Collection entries
——————————

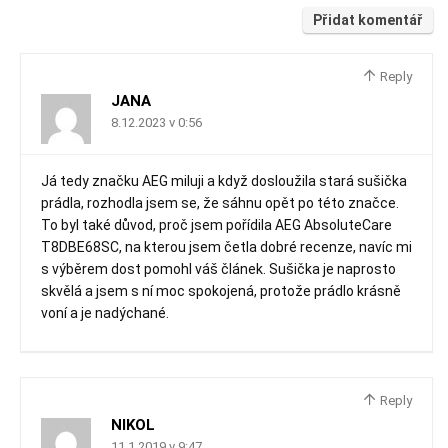
Přidat komentář
Reply
JANA
8.12.2023 v 0:56
Já tedy značku AEG miluji a když dosloužila stará sušička
prádla, rozhodla jsem se, že sáhnu opět po této značce.
To byl také důvod, proč jsem pořídila AEG AbsoluteCare
T8DBE68SC, na kterou jsem četla dobré recenze, navíc mi
s výběrem dost pomohl váš článek. Sušička je naprosto
skvělá a jsem s ní moc spokojená, protože prádlo krásně
voní a je nadýchané.
Reply
NIKOL
11.1.2019 v 9:47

——————————

| What is required |
Your answer should be the lines above from the one containing "prádla, rozhodla jsem" through the one containing "s výběrem dost", copied exactly and with both ends kept.

| Your response |
prádla, rozhodla jsem se, že sáhnu opět po této značce.
To byl také důvod, proč jsem pořídila AEG AbsoluteCare
T8DBE68SC, na kterou jsem četla dobré recenze, navíc mi
s výběrem dost pomohl váš článek. Sušička je naprosto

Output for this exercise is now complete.